[Opening Dataset extract section]

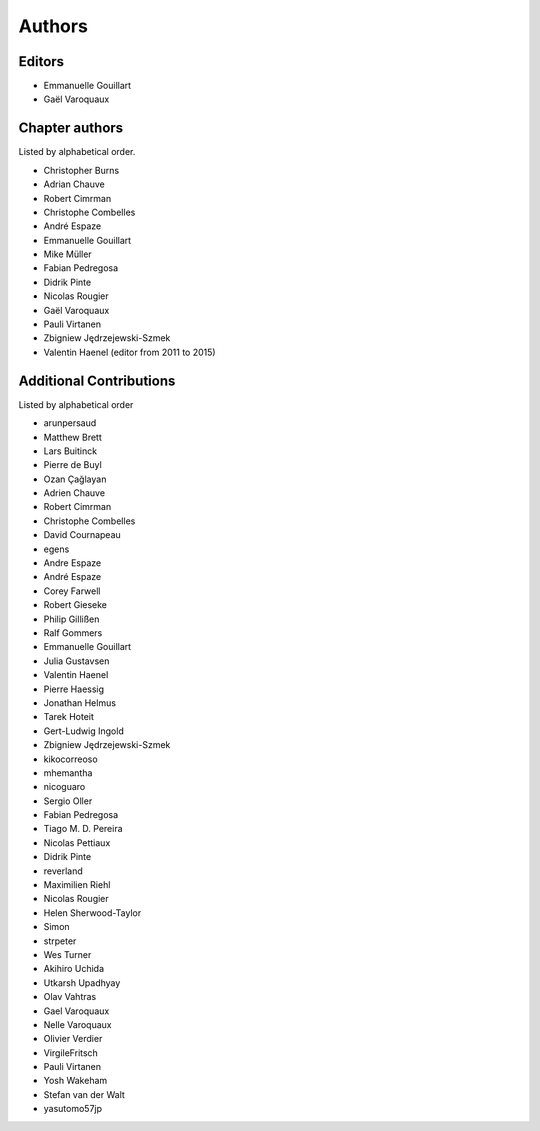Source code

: 
Authors
========

Editors
--------

- Emmanuelle Gouillart

- Gaël Varoquaux

Chapter authors 
----------------

Listed by alphabetical order.

- Christopher Burns

- Adrian Chauve

- Robert Cimrman

- Christophe Combelles

- André Espaze

- Emmanuelle Gouillart

- Mike Müller

- Fabian Pedregosa

- Didrik Pinte

- Nicolas Rougier

- Gaël Varoquaux

- Pauli Virtanen

- Zbigniew Jędrzejewski-Szmek

- Valentin Haenel (editor from 2011 to 2015)

Additional Contributions
------------------------

Listed by alphabetical order

- arunpersaud

- Matthew Brett

- Lars Buitinck

- Pierre de Buyl

- Ozan Çağlayan

- Adrien Chauve

- Robert Cimrman

- Christophe Combelles

- David Cournapeau

- egens

- Andre Espaze

- André Espaze

- Corey Farwell

- Robert Gieseke

- Philip Gillißen

- Ralf Gommers

- Emmanuelle Gouillart

- Julia Gustavsen

- Valentin Haenel

- Pierre Haessig

- Jonathan Helmus

- Tarek Hoteit

- Gert-Ludwig Ingold

- Zbigniew Jędrzejewski-Szmek

- kikocorreoso

- mhemantha

- nicoguaro

- Sergio Oller

- Fabian Pedregosa

- Tiago M. D. Pereira

- Nicolas Pettiaux

- Didrik Pinte

- reverland

- Maximilien Riehl

- Nicolas Rougier

- Helen Sherwood-Taylor

- Simon

- strpeter

- Wes Turner

- Akihiro Uchida

- Utkarsh Upadhyay

- Olav Vahtras

- Gael Varoquaux

- Nelle Varoquaux

- Olivier Verdier

- VirgileFritsch

- Pauli Virtanen

- Yosh Wakeham

- Stefan van der Walt

- yasutomo57jp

[Closing Dataset extract section]

→ **Required work**: Word for word, set down each record shown above, omitting the pictures.

→ **Task output**:
Source code

: 
Authors
========

Editors
--------

- Emmanuelle Gouillart

- Gaël Varoquaux

Chapter authors 
----------------

Listed by alphabetical order.

- Christopher Burns

- Adrian Chauve

- Robert Cimrman

- Christophe Combelles

- André Espaze

- Emmanuelle Gouillart

- Mike Müller

- Fabian Pedregosa

- Didrik Pinte

- Nicolas Rougier

- Gaël Varoquaux

- Pauli Virtanen

- Zbigniew Jędrzejewski-Szmek

- Valentin Haenel (editor from 2011 to 2015)

Additional Contributions
------------------------

Listed by alphabetical order

- arunpersaud

- Matthew Brett

- Lars Buitinck

- Pierre de Buyl

- Ozan Çağlayan

- Adrien Chauve

- Robert Cimrman

- Christophe Combelles

- David Cournapeau

- egens

- Andre Espaze

- André Espaze

- Corey Farwell

- Robert Gieseke

- Philip Gillißen

- Ralf Gommers

- Emmanuelle Gouillart

- Julia Gustavsen

- Valentin Haenel

- Pierre Haessig

- Jonathan Helmus

- Tarek Hoteit

- Gert-Ludwig Ingold

- Zbigniew Jędrzejewski-Szmek

- kikocorreoso

- mhemantha

- nicoguaro

- Sergio Oller

- Fabian Pedregosa

- Tiago M. D. Pereira

- Nicolas Pettiaux

- Didrik Pinte

- reverland

- Maximilien Riehl

- Nicolas Rougier

- Helen Sherwood-Taylor

- Simon

- strpeter

- Wes Turner

- Akihiro Uchida

- Utkarsh Upadhyay

- Olav Vahtras

- Gael Varoquaux

- Nelle Varoquaux

- Olivier Verdier

- VirgileFritsch

- Pauli Virtanen

- Yosh Wakeham

- Stefan van der Walt

- yasutomo57jp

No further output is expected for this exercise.